Ich habe, also bin ich! Wenn die Kombi aus Sex-Appeal, Charme und Frisur erfolgreich macht. Oder: Was machen Menschen, die keine Talente haben?

»Jeder Mensch sollte ein Talent haben«, heißt es im Spielfilm ›Der talentierte Mr. Ripley‹ mit Matt Damon in der Hauptrolle. ›Sollte haben‹ heißt aber automatisch auch: Nicht jeder hat ein Talent.

Talentfreie Menschen haben im Grunde genommen drei Möglichkeiten, doch noch etwas zu werden:

  1. Sie heiraten in reiche Verhältnisse rein.
  2. Sie werden Politiker.
  3. Sie setzen ihren Körper gewinnbringend ein.

Das muss nicht mal ästhetisch oder gar nett anzusehen sein – was für viele Menschen, denen nur noch dieses Drittens bleibt, ein erheblicher Vorteil ist. Und die Menschheit wäre nicht die Menschheit, wenn sie nicht auch für dieses Drittens einen Fachbegriff geschaffen hätte: Sexualkapital.

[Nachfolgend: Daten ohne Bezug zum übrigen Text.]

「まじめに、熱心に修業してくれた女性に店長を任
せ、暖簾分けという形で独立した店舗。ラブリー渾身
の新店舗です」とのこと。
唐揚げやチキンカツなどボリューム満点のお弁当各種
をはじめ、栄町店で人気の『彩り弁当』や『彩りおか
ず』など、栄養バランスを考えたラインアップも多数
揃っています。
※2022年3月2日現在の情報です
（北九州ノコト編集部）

Natürlich gibt es auch Menschen, die sich damit wissenschaftlich (!) auseinandersetzen und ihre Brötchen verdienen. Eine der bekanntesten Sexualkapital-Forscherinnen (diese Berufsbezeichnung auf seiner Visitenkarte stehen zu haben, muss toll sein) ist die Soziologin Catherine Hakim.

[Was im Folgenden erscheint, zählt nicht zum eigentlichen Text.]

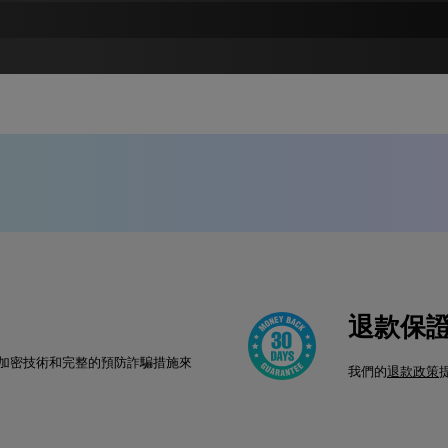
首年 25GB
-
退款保
500+ 首 & 3000+ 款
加密技術和完整的預防詐騙措施來
我們的
退款政策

Sie definiert Sexualkapital wie folgt:

»Sexualkapital ist eine Mischung verschiedener Komponenten wie Schönheit, Sex-Appeal und Charme. Aber auch Lebendigkeit, Kleidung, Frisur und Make-up fallen darunter.«

Und was nützt einem Sexualkapitalisten sein körpereigenes Kapital? Auch darauf weiß Hakim eine Antwort:

»Sie sind in jeglicher Hinsicht erfolgreicher, also beliebter, haben mehr Freunde, machen schneller Karriere. Außerdem verdienen sie bis zu 13 Prozent mehr als ihre unattraktiven Kollegen.«

Und was lernen wir daraus? Der Mensch ist und bleibt ein Steinzeitwesen.